Bozza is unable to work because her availability is extremely limited by Isaiah’s illness and she never knows when they will have to spend time in Orlando.
However, the most difficult part of her frequent travels is leaving her youngest son, Jaiyden.
“Jaiyden was 4 when Isaiah was diagnosed, so he doesn’t know it any other way,” Bozza said. “It is really hard being away from him all the time.”
Isaiah often misses school at Our Lady of Lourdes Catholic School in Melbourne to travel to Orlando.
“The hardest part has been having to make up all the school work,” Isaiah said. “I don’t get to hang out with my friends a lot.”
Most of Isaiah’s friends do not understand his illness because he doesn’t show visible signs, Bozza said, and Isaiah is a bit hesitant to explain it to them.
“A lot of times, he doesn’t really want to talk about his brain tumor, and sometimes, that is all his friends want to talk about,” Bozza said.
Isaiah is an avid basketball player. As a member of the city’s and his school’s youth basketball teams, he spends a lot of time on the court.
The Orlando Magic basketball team reached out to Isaiah and his family after his diagnosis.
“The Orlando Magic has done a lot of things for Isaiah,” Bozza said. “They sponsor us and did a fundraiser for him.
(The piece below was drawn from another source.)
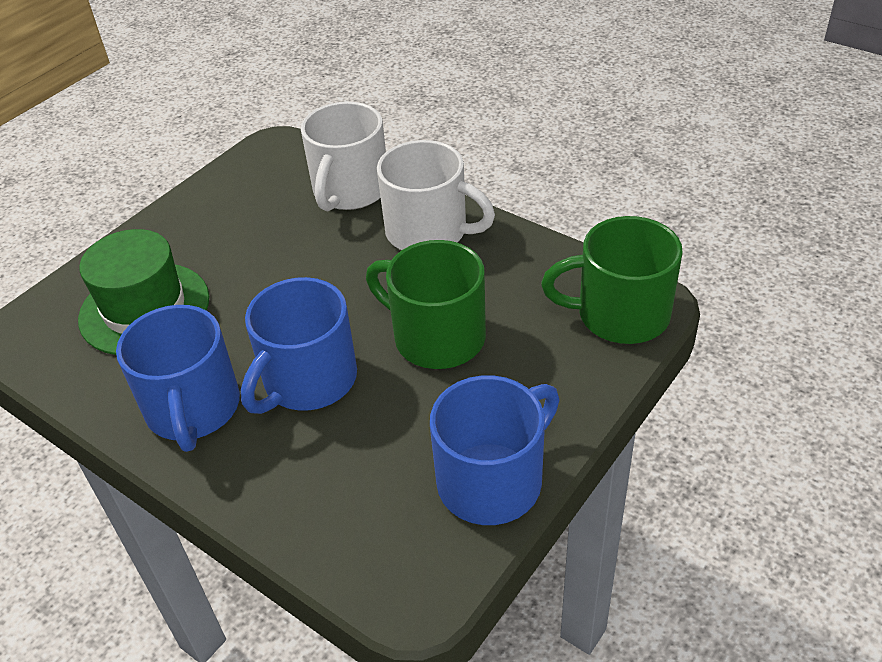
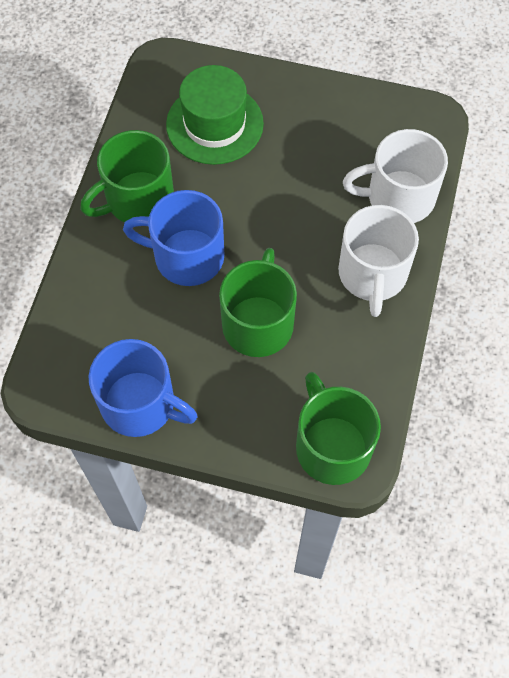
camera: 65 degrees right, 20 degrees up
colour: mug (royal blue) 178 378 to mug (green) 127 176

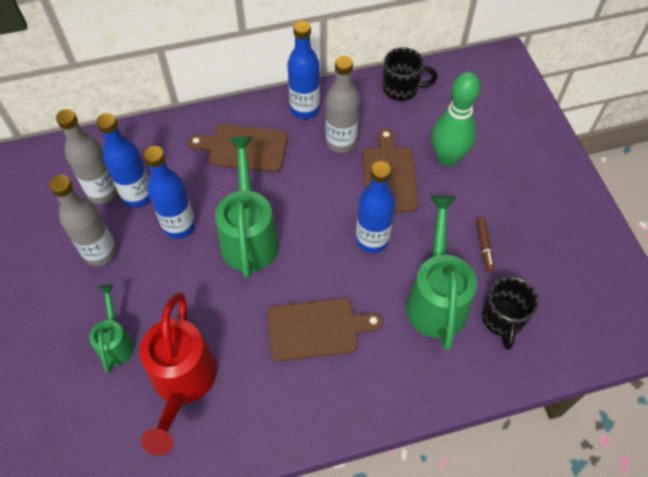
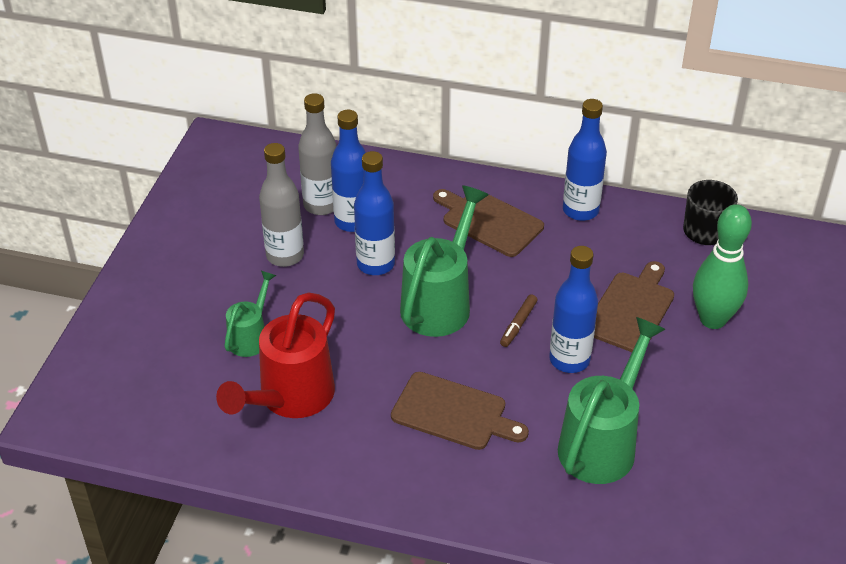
camera: 30 degrees right, 15 degrees down
missing: flask (gray) 342 104; mug (ebony) 510 313
relocated: marker (dark brown) 485 245 to 518 320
They call us almost every week just to see how Isaiah is doing and offer Isaiah tickets to a game.”
Isaiah’s favorite player is Nick Anderson, who visited him at the Ronald McDonald House while he was there.
The Orlando Magic is not the only organization that support the Bozzas.
The Make A Wish Foundation contacted them in 2009 and sent the family on a Disney Cruise to the Bahamas, which Isaiah really enjoyed.
Also, the Bozzas’ parish, Our Lady of Grace, assists with Christmas gifts during the holidays.
The family is especially thankful to the Candlelighters of Brevard for its Angel Car Care Program. On their countless trips to Orlando, Bozza’s car had several complications including flat tires and engine malfunctions.
The Candlelighters have always there to aid them with their car trouble and fix whatever is necessary to get them back on the road to help Isaiah.
“There are so many families like myself that travel back and forth to Orlando all the time,” Bozza said. “Candlelighters tries to help us all out the best they can. They are an amazing organization.”
However, the Bozzas hope to end their countless trips to Arnold Palmer Children’s Hospital. Recently, Isaiah’s tumor has grown at a slower rate.
Bozza is not scheduling any surgeries until after another scan on Isaiah’s brain in a few weeks.
“It’s a good sign that hopefully things are slowing down,” Bozza said.
Doctors are considering many options for Isaiah. One possibility is interferon therapy, which involves weekly injections for two years.
Once, doctors considered the chromic phosphate P 32 injection route, which would include a series of medicines injected in his brain. However, they ruled it out because it is too toxic for Isaiah.
“The ultimate goal is to stop doing so many surgeries on him because the overwhelming number of them are having negative effects on him,” Bozza said.
Regardless what direction they choose, the Bozzas know they have a profound journey ahead.
“When Isaiah was first diagnosed, the doctor told us that his illness is like an epic novel,” Bozza said, “and his first surgery was only the first chapter of the story.”
The Orlando Magic are conducting a special fundraiser April 13 at the game against the Boston Celtics with special seating and pricing to helping assist with Isaiah’s treatment.